* **Objective**
Reproduce, unchanged, only the lines of the data below from the line with "genus: Lestes" to the line with "scientific name: Spizella passerina", including both of those lines.
___ Material for the task ___
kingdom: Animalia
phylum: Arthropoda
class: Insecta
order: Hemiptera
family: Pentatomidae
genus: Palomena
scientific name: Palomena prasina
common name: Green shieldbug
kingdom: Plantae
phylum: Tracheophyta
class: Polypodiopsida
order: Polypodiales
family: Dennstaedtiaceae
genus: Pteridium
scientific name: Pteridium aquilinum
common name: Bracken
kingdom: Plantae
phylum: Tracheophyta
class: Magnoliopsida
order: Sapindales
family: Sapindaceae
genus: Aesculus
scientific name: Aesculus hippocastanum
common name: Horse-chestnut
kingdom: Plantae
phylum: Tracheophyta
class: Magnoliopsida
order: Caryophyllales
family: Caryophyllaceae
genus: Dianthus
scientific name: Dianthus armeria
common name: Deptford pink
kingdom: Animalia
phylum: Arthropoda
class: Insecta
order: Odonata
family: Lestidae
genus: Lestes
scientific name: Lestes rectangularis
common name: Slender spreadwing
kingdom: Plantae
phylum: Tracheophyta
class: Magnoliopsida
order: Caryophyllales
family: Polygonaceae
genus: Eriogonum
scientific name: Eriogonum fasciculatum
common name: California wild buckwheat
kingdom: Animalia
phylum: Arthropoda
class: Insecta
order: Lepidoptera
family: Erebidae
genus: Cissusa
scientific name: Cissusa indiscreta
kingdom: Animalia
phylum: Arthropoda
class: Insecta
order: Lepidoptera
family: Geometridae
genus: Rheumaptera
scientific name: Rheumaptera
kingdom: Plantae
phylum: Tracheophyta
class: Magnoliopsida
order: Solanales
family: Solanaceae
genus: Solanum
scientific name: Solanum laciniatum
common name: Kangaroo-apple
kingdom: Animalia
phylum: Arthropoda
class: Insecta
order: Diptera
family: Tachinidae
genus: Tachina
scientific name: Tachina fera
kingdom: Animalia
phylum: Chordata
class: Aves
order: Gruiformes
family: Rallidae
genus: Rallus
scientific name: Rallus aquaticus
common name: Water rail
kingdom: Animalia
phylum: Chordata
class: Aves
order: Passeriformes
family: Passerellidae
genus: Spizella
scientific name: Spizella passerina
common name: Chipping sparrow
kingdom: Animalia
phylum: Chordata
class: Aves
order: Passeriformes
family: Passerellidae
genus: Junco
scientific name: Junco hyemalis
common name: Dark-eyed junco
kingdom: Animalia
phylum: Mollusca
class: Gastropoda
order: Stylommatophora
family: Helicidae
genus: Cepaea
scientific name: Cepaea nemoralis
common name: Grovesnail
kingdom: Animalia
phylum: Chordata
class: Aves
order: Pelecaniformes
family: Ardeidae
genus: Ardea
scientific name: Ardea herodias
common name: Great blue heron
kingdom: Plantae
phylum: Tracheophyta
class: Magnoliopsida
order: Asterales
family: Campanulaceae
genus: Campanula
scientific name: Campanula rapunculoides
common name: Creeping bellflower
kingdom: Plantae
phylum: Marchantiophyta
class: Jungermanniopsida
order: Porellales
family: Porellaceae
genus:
___
* **Completed exercise**
genus: Lestes
scientific name: Lestes rectangularis
common name: Slender spreadwing
kingdom: Plantae
phylum: Tracheophyta
class: Magnoliopsida
order: Caryophyllales
family: Polygonaceae
genus: Eriogonum
scientific name: Eriogonum fasciculatum
common name: California wild buckwheat
kingdom: Animalia
phylum: Arthropoda
class: Insecta
order: Lepidoptera
family: Erebidae
genus: Cissusa
scientific name: Cissusa indiscreta
kingdom: Animalia
phylum: Arthropoda
class: Insecta
order: Lepidoptera
family: Geometridae
genus: Rheumaptera
scientific name: Rheumaptera
kingdom: Plantae
phylum: Tracheophyta
class: Magnoliopsida
order: Solanales
family: Solanaceae
genus: Solanum
scientific name: Solanum laciniatum
common name: Kangaroo-apple
kingdom: Animalia
phylum: Arthropoda
class: Insecta
order: Diptera
family: Tachinidae
genus: Tachina
scientific name: Tachina fera
kingdom: Animalia
phylum: Chordata
class: Aves
order: Gruiformes
family: Rallidae
genus: Rallus
scientific name: Rallus aquaticus
common name: Water rail
kingdom: Animalia
phylum: Chordata
class: Aves
order: Passeriformes
family: Passerellidae
genus: Spizella
scientific name: Spizella passerina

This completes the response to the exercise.